Need more proof? A 2016 study from the Cambridge Centre for Ageing and Neuroscience found that obese people have less white matter–the tissue that makes up more than half of the human brain and plays an important role in focusing, problem solving, walking, balance, and mood–than leaner folks. Another study, conducted by Lucy Cheke, a psychologist at the University of Cambridge, found that obese people were more likely to be forgetful. If you’re obese, you’re “10 to 15 to 20 percent more likely to not quite remember where you put your keys,” she notes.
1. (Men) Interacting With Women
Interacting with women can make you stupid, if you’re a heterosexual male, that is. Research suggests that cognitive performance diminishes when men interact with, or even anticipate interacting with, someone of the opposite sex.

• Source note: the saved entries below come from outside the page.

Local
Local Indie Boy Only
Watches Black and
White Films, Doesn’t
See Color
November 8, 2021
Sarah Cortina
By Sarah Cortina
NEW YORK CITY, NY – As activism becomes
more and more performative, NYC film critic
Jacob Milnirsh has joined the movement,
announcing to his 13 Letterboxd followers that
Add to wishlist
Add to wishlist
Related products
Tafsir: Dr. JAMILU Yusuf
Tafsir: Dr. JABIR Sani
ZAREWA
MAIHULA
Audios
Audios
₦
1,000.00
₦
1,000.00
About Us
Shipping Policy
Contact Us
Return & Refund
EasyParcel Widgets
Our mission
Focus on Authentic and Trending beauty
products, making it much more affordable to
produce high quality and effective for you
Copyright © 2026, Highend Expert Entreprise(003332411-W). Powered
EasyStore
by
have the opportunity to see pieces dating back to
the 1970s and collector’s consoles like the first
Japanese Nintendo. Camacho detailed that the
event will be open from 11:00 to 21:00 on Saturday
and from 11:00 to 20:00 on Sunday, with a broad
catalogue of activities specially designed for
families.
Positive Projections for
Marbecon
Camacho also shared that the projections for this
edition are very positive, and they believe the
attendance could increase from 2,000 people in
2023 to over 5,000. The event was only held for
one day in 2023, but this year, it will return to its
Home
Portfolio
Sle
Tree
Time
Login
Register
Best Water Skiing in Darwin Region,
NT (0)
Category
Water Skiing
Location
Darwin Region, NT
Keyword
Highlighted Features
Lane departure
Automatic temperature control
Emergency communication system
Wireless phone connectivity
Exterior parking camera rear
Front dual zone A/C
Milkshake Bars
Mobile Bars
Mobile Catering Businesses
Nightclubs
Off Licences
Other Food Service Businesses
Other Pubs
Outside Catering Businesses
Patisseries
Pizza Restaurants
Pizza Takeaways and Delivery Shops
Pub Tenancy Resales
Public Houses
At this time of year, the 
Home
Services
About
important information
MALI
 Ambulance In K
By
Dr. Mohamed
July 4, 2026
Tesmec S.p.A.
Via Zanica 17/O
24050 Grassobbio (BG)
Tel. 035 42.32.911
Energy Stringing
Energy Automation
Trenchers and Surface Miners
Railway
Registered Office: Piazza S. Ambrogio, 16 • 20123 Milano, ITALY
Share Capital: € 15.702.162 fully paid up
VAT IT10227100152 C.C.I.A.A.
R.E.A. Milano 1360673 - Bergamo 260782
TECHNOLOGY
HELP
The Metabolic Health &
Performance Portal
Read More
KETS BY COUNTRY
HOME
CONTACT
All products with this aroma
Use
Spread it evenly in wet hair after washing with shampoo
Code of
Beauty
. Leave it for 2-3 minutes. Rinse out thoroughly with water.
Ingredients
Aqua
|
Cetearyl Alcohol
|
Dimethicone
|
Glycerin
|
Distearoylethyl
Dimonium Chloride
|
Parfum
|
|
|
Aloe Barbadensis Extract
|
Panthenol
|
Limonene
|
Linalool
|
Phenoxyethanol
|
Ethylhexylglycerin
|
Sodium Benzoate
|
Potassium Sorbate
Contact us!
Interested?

This was especially true when the man found the woman highly attractive.” Even the most subtle form of exposure to a potential mate can diminish men’s cognitive performance, even if she is nothing more than a name on a computer screen,” the study also found.
A few possible explanations were offered (although the team admits that “more research is needed to investigate the exact processes that play a role in the cognitive impairment effect, and to study if it occurs in other groups of participants, such as in gay men”):
-Cognitive performance diminished because they were trying to make a good impression.
-The men felt pressured by traditional sex roles (i.e. being expected to take the initiative in mixed-gender interactions).
-More cognitive control is required in interactions involving the opposite sex because people are more comfortable interacting with people of the same sex.
FYI: The cognitive performance of the women does not decline when they interact with the opposite sex.
It’s hard to believe that simple, everyday tasks such as the ones listed above impair our intelligence. But, there are things we can do about. From watching what we eat to managing our addiction to technology, there are steps we can take to counteract these effects.